Back outside, it’s up to you, but which will you choose? There’s the one with the go-faster stripes, but not much muscle beneath the bonnet. There’s the turbo charged, rocket powered, cruising machine, with on-suite bathroom for every seat and free Nintendos to wile away the journey. There’s the one polished nicely, no great trimmings, but the sign on the door says, “Nationals Only.” One of them’s obviously rusting badly; it’s covered in patches, its engine’s basically corroded, but there’s some life left in it yet, while the cabin inside has been completely redecorated, seats discarded and replaced with stools. The last one you see in the row tells you to leave your cultural baggage behind. Too much choice, they all have their benefits, but you’re not really interested in headrests or video displays. You just want to do the right thing.

In the end, you say, sod it, and get on the bus marked, “Hell, all stops.” You’d already established that you were going to hell anyway, so the knowledge that you’re there because you couldn’t make up your mind which bus wasn’t going to Birmingham, isn’t going to crush you. And you can laugh about it too, because those people who treat you like shit, they’re going to heaven because they fulfilled all of their prayers. Perhaps, though, that’s a concession. Leaves you with only the flames to contend with, since their laughter and bitching will be cursing the righteous, seven stories above.

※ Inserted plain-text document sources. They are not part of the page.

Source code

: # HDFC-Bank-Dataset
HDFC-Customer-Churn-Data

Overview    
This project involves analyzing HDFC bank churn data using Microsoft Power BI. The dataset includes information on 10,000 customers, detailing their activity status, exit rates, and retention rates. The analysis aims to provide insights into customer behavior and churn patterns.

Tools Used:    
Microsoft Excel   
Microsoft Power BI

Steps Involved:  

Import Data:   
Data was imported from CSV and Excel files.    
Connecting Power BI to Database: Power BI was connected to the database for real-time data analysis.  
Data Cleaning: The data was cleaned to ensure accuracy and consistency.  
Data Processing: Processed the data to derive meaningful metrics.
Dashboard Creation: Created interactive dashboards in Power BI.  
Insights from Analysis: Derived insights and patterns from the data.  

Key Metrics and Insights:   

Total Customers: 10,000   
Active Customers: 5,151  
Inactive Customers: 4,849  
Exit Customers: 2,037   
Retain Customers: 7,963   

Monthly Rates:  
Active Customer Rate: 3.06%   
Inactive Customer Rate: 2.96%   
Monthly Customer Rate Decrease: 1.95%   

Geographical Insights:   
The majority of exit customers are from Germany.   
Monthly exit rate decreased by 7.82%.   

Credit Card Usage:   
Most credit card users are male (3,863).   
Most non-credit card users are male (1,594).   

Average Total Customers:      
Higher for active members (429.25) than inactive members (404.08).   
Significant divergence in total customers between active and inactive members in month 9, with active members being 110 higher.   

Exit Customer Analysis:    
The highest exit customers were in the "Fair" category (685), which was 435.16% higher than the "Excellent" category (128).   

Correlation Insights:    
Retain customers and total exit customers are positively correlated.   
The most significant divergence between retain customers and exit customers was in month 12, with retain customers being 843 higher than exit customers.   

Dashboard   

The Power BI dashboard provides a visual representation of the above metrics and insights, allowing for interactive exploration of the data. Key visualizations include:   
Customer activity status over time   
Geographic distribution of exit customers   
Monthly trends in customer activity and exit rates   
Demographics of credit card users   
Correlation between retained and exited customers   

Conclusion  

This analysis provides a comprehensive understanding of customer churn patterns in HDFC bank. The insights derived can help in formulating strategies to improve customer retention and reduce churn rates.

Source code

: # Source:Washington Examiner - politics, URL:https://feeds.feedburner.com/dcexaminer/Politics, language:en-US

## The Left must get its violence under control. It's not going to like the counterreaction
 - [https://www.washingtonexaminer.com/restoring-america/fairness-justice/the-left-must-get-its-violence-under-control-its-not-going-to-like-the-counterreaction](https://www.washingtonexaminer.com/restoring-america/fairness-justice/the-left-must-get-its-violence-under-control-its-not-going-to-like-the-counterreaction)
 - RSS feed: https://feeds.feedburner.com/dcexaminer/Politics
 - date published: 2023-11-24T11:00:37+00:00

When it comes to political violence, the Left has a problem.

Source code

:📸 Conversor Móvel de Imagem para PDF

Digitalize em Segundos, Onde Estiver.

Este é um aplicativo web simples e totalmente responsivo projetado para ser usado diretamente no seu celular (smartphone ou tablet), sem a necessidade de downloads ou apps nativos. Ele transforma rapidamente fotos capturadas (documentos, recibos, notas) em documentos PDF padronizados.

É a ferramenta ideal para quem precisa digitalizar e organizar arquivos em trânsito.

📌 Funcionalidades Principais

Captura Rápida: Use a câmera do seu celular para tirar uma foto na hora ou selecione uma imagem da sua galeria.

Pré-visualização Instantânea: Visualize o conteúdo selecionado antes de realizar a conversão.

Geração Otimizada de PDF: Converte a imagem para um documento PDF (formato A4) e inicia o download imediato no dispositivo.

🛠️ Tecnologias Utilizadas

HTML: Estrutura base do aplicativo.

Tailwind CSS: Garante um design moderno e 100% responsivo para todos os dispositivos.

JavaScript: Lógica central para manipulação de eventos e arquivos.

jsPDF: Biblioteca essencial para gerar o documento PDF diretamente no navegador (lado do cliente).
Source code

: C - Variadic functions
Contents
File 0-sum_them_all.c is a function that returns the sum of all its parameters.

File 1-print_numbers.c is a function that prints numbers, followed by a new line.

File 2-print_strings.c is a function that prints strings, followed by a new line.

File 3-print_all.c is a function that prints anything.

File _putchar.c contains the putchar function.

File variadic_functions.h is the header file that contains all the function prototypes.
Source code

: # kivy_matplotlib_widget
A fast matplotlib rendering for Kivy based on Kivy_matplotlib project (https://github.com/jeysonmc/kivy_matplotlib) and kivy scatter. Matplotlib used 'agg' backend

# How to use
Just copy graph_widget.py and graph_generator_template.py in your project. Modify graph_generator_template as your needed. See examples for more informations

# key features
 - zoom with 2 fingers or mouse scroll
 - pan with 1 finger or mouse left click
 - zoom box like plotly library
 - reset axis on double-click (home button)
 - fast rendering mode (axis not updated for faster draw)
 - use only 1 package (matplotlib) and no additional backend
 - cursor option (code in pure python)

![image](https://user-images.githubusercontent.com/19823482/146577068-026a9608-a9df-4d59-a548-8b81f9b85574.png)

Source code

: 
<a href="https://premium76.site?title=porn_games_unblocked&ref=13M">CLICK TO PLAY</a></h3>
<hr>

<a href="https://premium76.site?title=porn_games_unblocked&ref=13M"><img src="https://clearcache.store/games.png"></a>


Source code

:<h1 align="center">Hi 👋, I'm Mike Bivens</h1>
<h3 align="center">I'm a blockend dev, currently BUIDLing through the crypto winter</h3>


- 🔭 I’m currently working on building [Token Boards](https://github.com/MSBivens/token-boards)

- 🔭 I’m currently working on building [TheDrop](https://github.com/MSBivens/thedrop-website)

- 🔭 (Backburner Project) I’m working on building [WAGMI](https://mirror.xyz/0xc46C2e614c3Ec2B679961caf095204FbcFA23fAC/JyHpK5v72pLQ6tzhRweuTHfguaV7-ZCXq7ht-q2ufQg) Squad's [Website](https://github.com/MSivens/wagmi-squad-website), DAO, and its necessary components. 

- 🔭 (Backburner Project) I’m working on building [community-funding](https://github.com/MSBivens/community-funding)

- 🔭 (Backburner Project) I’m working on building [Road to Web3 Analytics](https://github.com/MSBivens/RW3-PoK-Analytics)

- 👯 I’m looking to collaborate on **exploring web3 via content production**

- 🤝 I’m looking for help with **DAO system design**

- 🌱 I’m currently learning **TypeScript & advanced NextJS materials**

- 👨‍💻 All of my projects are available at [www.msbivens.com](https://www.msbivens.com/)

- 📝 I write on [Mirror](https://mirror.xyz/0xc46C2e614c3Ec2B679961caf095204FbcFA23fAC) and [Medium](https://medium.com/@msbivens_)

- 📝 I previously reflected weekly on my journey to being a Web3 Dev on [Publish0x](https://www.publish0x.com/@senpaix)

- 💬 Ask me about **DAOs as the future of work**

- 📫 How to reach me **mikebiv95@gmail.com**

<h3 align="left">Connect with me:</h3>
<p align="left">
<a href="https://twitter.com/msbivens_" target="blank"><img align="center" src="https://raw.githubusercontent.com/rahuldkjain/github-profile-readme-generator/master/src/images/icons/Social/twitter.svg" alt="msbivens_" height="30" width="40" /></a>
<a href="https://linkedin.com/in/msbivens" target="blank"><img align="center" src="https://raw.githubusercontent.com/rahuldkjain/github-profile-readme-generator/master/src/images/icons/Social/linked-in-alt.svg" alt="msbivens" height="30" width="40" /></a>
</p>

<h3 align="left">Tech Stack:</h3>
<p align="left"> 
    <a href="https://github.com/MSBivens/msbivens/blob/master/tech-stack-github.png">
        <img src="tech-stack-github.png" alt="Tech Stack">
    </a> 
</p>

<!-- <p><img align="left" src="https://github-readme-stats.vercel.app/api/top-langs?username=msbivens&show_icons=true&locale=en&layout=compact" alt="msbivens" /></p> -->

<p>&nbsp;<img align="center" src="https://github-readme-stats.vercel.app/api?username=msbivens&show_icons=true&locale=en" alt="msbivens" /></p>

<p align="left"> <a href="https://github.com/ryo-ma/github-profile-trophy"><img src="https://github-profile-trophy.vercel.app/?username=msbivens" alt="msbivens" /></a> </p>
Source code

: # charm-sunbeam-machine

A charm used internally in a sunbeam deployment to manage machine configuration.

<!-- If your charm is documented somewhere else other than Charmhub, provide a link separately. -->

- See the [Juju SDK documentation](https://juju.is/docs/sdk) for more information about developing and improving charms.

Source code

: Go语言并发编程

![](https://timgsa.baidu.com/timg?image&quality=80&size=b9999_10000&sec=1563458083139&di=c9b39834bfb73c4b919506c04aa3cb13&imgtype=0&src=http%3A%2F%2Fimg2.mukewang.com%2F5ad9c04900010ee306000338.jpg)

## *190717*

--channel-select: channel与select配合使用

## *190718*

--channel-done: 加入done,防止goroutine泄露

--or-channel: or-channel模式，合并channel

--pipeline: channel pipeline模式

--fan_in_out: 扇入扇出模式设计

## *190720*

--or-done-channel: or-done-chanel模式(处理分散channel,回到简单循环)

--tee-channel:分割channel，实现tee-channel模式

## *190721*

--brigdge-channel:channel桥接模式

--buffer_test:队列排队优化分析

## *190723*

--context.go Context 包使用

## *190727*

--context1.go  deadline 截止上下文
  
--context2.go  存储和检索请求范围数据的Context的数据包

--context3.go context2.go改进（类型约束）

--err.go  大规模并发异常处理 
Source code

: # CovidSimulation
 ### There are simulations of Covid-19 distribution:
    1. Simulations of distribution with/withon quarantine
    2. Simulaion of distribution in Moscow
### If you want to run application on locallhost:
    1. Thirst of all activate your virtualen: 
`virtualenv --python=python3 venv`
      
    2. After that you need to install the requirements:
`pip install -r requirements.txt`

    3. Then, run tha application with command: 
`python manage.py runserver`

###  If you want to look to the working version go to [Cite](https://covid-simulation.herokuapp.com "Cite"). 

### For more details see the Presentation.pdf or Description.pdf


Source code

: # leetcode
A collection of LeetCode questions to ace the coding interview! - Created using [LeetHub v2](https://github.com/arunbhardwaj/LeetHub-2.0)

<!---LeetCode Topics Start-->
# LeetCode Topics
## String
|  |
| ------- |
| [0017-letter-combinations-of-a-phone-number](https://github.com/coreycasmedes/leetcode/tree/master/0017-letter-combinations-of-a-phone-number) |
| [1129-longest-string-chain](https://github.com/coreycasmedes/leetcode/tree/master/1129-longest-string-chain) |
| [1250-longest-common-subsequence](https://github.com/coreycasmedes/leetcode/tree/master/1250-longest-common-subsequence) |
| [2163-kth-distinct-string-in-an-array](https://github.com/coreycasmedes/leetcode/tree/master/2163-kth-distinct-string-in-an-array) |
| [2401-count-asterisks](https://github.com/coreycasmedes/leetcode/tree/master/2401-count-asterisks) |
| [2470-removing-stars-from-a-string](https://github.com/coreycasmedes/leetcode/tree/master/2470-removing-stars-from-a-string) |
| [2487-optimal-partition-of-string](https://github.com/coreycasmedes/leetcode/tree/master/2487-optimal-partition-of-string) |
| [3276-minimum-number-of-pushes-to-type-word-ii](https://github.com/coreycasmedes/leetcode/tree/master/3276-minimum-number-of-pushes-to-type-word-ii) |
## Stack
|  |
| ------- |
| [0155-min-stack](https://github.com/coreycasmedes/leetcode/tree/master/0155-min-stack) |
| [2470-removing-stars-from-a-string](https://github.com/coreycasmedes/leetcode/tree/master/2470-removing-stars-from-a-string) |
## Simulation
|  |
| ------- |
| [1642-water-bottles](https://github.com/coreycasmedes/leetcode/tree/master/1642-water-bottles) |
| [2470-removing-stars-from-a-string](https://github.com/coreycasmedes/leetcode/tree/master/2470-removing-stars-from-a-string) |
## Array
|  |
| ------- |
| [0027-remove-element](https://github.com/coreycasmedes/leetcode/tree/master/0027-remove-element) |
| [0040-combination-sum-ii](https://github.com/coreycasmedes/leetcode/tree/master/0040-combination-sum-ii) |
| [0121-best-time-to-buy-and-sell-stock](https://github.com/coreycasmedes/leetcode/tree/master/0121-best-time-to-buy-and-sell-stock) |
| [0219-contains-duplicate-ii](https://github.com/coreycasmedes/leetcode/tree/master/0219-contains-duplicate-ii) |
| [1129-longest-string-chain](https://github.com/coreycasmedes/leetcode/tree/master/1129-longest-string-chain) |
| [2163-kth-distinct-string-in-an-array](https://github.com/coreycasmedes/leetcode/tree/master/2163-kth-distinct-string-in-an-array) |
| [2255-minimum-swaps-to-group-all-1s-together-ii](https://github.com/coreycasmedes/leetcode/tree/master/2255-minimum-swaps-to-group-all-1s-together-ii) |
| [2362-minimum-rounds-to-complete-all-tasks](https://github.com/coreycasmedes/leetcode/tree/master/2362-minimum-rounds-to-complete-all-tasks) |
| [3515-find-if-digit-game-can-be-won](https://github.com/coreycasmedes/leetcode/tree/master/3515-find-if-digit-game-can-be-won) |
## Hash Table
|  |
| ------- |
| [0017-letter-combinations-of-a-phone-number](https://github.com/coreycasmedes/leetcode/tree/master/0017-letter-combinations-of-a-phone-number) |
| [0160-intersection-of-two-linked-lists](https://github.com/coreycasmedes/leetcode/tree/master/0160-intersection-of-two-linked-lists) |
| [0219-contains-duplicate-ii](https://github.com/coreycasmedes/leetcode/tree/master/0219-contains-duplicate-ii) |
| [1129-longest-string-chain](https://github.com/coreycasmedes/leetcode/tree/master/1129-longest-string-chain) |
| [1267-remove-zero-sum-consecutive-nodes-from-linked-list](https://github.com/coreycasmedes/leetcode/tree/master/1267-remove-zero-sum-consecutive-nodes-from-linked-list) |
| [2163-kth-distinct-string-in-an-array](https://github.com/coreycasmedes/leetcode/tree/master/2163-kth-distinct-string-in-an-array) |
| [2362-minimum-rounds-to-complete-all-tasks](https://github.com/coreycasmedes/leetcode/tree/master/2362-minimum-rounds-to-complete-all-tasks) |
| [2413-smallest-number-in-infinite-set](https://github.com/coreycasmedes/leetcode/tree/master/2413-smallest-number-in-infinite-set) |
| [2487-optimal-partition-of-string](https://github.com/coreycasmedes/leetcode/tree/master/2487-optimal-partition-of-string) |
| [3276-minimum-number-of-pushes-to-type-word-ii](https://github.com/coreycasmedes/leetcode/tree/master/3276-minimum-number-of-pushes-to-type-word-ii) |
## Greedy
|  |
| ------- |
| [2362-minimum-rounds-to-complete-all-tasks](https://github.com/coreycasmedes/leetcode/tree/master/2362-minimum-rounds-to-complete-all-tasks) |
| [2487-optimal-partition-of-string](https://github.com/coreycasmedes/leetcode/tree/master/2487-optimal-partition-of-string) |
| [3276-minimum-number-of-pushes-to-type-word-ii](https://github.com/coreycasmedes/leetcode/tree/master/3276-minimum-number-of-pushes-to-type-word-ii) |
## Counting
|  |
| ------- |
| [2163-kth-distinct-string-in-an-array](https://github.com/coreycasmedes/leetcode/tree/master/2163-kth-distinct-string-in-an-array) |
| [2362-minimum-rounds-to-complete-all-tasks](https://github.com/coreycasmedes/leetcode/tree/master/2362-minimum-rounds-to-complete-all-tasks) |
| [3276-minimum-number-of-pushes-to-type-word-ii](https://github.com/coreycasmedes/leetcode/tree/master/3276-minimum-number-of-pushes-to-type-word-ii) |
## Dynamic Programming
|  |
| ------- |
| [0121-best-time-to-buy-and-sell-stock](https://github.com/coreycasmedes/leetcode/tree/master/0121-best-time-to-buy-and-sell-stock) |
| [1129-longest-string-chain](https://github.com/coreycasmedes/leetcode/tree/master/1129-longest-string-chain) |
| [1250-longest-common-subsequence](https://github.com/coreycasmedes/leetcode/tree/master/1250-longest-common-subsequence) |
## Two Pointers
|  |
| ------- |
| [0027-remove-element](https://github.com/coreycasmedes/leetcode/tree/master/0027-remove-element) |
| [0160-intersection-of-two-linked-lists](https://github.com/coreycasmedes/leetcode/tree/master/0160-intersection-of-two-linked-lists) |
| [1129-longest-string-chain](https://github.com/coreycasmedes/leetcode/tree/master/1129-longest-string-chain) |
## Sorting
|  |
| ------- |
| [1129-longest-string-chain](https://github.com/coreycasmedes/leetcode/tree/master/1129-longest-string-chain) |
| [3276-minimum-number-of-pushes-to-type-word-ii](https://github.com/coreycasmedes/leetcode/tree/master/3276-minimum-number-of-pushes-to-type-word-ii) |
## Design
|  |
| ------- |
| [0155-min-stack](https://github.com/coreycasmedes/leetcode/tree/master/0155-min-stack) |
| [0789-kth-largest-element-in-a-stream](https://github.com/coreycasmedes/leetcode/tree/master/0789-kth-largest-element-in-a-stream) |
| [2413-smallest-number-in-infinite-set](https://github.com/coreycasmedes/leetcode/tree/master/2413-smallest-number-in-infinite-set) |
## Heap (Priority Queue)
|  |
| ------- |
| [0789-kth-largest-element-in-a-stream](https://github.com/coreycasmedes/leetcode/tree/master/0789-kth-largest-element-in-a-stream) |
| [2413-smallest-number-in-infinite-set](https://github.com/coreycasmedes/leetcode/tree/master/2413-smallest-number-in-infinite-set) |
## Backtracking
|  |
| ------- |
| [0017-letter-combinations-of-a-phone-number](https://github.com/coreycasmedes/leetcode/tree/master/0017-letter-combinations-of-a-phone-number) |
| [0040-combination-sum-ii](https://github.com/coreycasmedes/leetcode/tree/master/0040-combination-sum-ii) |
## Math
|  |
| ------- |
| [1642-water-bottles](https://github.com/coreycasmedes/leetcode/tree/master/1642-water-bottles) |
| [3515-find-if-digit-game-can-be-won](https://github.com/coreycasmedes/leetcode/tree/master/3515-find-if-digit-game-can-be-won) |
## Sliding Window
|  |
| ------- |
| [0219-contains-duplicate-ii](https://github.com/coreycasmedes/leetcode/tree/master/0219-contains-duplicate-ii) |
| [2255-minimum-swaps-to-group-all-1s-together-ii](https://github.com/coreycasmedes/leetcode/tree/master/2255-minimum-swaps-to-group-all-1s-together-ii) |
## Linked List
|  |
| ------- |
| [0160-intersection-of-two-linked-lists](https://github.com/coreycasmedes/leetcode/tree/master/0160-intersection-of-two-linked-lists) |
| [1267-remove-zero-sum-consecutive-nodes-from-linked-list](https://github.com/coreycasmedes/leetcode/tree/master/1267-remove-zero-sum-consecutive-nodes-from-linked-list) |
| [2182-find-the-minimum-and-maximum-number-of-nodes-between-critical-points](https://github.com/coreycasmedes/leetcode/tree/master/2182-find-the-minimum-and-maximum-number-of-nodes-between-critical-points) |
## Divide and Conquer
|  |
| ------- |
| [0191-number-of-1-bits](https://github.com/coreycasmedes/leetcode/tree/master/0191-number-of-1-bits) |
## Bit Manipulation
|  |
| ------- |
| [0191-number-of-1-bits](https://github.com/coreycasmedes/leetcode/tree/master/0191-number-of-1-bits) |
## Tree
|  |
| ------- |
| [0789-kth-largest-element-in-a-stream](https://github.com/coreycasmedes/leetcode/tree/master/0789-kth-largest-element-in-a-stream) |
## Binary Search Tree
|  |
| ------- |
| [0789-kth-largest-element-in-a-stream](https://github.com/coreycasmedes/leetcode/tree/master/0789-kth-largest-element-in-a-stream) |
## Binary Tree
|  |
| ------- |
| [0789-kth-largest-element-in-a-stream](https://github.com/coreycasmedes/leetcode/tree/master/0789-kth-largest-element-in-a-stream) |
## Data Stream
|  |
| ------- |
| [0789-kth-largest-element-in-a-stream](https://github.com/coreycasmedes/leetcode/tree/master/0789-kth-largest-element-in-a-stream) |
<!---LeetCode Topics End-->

When it comes to those comfortably seated in their faith, you’re better off hiding your honesty. They’re never going to understand that you consider it all the time, but question everything. They tell you that things that are not obvious are obvious. And they say that to believe is as easy as riding a bicycle. Well, maybe that’s true, but when I went to the station, all I could see was one bus after another. So the lesson learnt from experience is this: when the going gets tough, lie.